"""

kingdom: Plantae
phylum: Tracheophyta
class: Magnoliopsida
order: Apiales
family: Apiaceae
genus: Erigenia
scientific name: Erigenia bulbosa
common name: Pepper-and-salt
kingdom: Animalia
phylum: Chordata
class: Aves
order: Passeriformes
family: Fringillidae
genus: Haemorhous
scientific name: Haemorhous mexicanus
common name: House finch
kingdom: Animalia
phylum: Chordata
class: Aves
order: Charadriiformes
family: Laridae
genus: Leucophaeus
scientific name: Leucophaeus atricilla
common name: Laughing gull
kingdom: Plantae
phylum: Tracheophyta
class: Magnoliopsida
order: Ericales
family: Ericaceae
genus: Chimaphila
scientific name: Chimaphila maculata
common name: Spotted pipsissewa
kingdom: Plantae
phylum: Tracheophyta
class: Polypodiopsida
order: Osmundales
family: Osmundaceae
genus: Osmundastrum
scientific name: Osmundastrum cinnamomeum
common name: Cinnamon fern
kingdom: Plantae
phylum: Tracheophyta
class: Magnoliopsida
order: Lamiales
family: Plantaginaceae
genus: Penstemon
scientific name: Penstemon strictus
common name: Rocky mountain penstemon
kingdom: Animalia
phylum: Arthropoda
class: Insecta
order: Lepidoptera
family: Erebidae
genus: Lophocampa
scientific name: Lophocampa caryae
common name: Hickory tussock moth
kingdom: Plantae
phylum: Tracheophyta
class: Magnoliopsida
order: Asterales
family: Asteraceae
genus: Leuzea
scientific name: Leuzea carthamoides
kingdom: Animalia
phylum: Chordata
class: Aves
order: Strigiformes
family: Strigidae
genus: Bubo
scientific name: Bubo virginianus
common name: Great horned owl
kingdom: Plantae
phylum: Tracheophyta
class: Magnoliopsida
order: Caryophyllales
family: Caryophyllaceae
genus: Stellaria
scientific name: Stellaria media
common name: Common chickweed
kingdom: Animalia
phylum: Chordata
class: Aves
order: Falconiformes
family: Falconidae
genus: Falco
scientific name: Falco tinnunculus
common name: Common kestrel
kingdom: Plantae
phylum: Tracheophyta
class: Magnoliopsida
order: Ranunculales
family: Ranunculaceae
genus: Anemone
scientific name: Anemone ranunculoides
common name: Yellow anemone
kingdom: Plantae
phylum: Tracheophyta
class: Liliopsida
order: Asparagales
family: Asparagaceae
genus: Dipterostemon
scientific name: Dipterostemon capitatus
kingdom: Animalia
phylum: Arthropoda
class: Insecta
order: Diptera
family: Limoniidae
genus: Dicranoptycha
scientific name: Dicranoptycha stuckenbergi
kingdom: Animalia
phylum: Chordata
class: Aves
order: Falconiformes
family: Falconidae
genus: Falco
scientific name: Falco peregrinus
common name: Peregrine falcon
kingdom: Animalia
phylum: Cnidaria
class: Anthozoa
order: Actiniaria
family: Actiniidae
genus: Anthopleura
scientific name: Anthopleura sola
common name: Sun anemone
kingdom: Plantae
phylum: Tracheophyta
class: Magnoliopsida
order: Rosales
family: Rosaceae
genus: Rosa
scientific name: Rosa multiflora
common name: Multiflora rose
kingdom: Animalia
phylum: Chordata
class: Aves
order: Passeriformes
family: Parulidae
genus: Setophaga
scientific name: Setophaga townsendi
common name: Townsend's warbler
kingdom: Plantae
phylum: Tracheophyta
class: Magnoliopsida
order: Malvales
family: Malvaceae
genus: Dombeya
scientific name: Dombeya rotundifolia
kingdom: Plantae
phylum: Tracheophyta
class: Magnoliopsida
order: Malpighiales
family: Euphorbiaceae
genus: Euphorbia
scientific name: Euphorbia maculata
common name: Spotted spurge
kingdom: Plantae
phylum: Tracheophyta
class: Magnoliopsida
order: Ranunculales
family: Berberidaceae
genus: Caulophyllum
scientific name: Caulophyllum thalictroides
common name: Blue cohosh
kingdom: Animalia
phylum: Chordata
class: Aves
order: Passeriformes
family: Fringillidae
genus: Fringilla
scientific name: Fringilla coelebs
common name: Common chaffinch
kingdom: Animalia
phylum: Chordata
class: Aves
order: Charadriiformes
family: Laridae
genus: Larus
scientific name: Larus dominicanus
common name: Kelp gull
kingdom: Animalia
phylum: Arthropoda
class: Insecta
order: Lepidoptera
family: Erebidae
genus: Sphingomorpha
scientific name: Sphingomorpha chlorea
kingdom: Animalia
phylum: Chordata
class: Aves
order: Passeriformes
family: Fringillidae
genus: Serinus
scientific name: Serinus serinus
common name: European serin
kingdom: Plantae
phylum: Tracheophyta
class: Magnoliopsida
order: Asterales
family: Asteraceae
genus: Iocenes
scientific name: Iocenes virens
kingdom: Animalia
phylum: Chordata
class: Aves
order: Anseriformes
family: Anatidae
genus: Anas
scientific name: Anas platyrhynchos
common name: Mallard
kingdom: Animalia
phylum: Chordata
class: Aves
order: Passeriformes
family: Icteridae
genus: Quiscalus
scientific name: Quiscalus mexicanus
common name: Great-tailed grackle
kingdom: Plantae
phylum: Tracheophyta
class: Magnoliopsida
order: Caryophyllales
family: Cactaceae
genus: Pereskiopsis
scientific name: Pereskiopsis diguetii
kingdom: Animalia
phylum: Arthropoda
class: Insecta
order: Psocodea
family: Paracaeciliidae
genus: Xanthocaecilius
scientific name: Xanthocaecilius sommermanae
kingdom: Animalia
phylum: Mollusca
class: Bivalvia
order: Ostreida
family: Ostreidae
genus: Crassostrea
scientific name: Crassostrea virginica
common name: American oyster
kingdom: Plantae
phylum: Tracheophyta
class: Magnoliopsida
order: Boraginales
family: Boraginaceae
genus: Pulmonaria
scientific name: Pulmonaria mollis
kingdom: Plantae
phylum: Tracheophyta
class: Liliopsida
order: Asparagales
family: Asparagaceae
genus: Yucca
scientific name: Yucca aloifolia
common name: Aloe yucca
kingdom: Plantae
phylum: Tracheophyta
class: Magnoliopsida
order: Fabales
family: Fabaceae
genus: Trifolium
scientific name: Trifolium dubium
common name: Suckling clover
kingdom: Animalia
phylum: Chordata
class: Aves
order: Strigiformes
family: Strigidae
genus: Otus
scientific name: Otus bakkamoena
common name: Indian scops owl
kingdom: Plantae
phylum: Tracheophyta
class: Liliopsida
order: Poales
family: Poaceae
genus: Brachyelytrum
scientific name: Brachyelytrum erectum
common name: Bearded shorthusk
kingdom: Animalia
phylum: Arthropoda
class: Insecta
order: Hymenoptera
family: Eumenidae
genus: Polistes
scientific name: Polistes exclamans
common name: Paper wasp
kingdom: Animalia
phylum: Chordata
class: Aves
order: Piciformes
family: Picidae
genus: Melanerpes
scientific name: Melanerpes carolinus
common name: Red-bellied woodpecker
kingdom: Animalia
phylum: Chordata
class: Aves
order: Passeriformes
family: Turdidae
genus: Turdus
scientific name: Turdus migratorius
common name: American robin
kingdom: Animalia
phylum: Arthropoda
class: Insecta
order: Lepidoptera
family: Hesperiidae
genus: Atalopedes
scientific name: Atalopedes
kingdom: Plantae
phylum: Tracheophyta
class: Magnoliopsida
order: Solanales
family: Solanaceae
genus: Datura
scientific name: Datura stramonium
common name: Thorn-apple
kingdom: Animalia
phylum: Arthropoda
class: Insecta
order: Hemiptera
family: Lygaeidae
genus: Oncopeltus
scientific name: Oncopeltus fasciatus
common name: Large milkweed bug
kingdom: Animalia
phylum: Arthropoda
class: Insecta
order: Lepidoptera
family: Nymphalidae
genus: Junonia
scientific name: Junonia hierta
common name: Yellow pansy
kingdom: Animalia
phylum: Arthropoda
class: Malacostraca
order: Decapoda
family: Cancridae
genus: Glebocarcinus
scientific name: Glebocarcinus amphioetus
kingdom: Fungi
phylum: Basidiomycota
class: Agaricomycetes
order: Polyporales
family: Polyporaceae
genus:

"""

* **TASK PROMPT**
Revise the entries from the very first line through the line that contains "common name: House finch", replacing "common name" with "vernacular name" and keeping everything else unchanged. Return only those lines.

* **OUTPUT OF THE TASK**
kingdom: Plantae
phylum: Tracheophyta
class: Magnoliopsida
order: Apiales
family: Apiaceae
genus: Erigenia
scientific name: Erigenia bulbosa
vernacular name: Pepper-and-salt
kingdom: Animalia
phylum: Chordata
class: Aves
order: Passeriformes
family: Fringillidae
genus: Haemorhous
scientific name: Haemorhous mexicanus
vernacular name: House finch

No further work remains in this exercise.